4. Confidentiality of information
Directors:
- Shall not use confidential information relating to Board matters for any other purpose, without specific authority of the Board (or its delegate).
- Shall not disclose information received in the course of Board duties - such information remains the property of OTA or the organisation from which it was obtained and it would be deemed to be improper to disclose it, or allow it to be disclosed, unless the disclosure has been authorised by the Board or the organisation or person from whom the information is provided, or is required by law.
- May, with the express agreement of the Board, share information, with Members and Division Councils.
Members of Board Committees:
- Shall not use information relating to Board Committees for any other purpose, without specific authority of the Board.
5. General
Directors, members of Board Committees and Divisional Councils:
- Shall lead by example in upholding the Values of OTA.

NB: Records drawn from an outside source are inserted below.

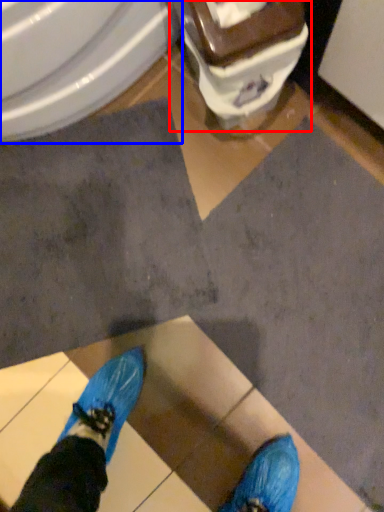
Question: Which point is closer to the camera, toilet (highlighted by a red box) or bidet (highlighted by a blue box)?

Choices:
 (A) toilet
 (B) bidet

Answer: (A)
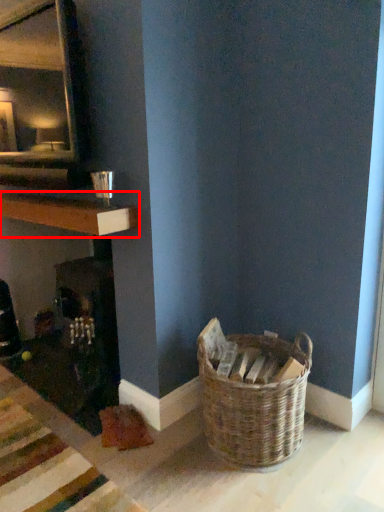
Question: From the image's perspective, what is the correct spatial positioning of shelf (annotated by the red box) in reference to picnic basket?

Choices:
 (A) above
 (B) below

Answer: (A)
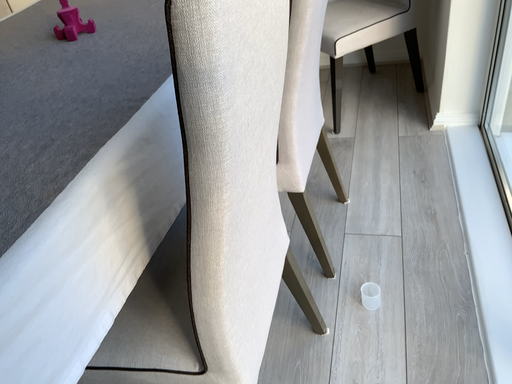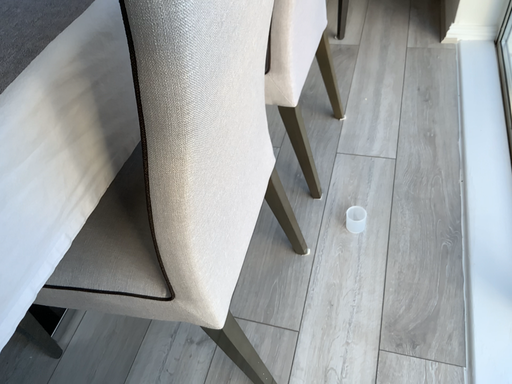
Question: How did the camera likely rotate when shooting the video?

Choices:
 (A) rotated downward
 (B) rotated upward

Answer: (A)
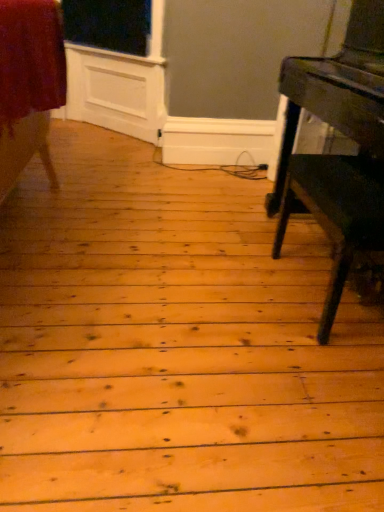
Question: In terms of size, does shiny dark wood table at right appear bigger or smaller than velvet red skirt at left?

Choices:
 (A) big
 (B) small

Answer: (A)

Question: Is point coord(332,231) closer or farther from the camera than point coord(33,30)?

Choices:
 (A) farther
 (B) closer

Answer: (A)

Question: Would you say shiny dark wood table at right is inside or outside velvet red skirt at left?

Choices:
 (A) inside
 (B) outside

Answer: (B)

Question: Is velvet red skirt at left situated inside shiny dark wood table at right or outside?

Choices:
 (A) outside
 (B) inside

Answer: (A)

Question: In the image, is velvet red skirt at left on the left side or the right side of shiny dark wood table at right?

Choices:
 (A) right
 (B) left

Answer: (B)

Question: Is velvet red skirt at left taller or shorter than shiny dark wood table at right?

Choices:
 (A) short
 (B) tall

Answer: (A)

Question: Looking at the image, does velvet red skirt at left seem bigger or smaller compared to shiny dark wood table at right?

Choices:
 (A) small
 (B) big

Answer: (A)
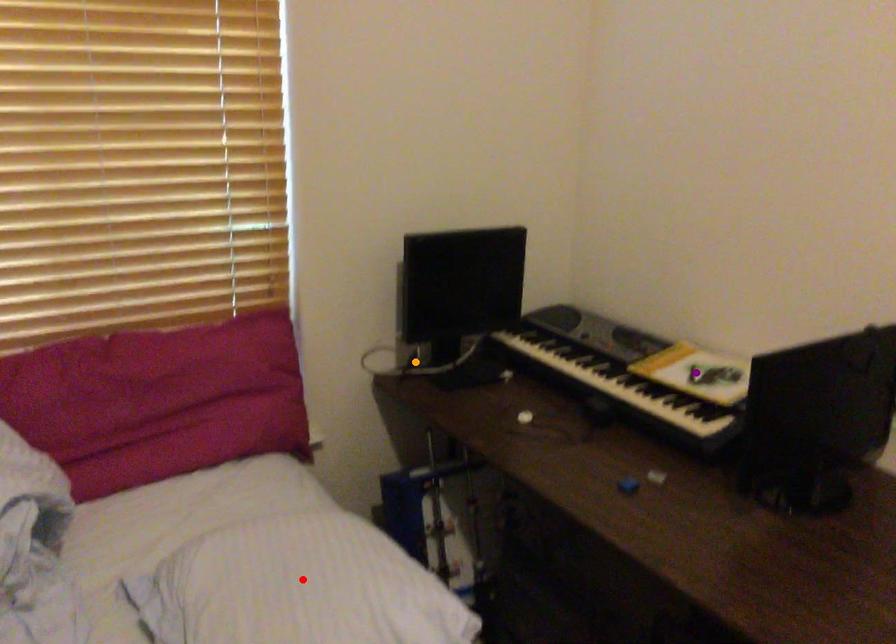
Order these from nearest to farthest:
A) red point
B) purple point
C) orange point

1. orange point
2. purple point
3. red point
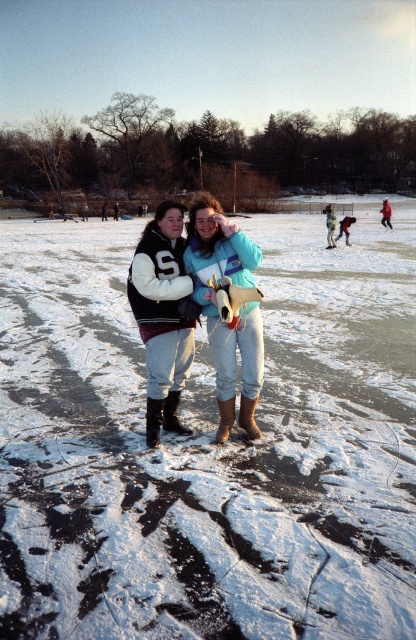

- Have an obligation to be independent in judgment and actions in relation to issues considered by the Board, Board Committee or Divisional Council of Occupational Therapy Australia.
- Shall recognise that the primary responsibility is to OTA members as a whole, but should, where appropriate, have regard for the interests of all stakeholders of OTA.
- Shall not take improper advantage of the position of Director.
- Shall not engage in conduct likely to bring discredit on the organisation.
- Shall treat fellow Directors / Committee / Divisional council members and employees with respect, dignity, courtesy, and honesty.
- Have an obligation to attend all Board / Committee meetings, on which they sit, except when prevented by unforeseeable events.
- Have an obligation, at all times, to comply with the spirit, as well as the letter of the law and with the principles of this code.
6. Breach of this code
In the opinion of the Board, a Director or member of a Board Committee or Divisional Council who is deemed to have breached this code, may be subject to either or both of the following, depending on the seriousness of the breach:
- Counselling on appropriate conduct.
- Suspension and/or removal (resignation) of the Director from membership of the Board and / or any committee of which they are a member.
- In the event that removal is the course of action required of a Director, as determined by the Board, and the Director refuses to vacate their seat, the Board may put a motion at the next AGM to seek their removal.
Bibliography
- Code of Ethics Occupational Therapy Australia, 2014.
- Code of Conduct, Australian Institute of Company Directors, 2005.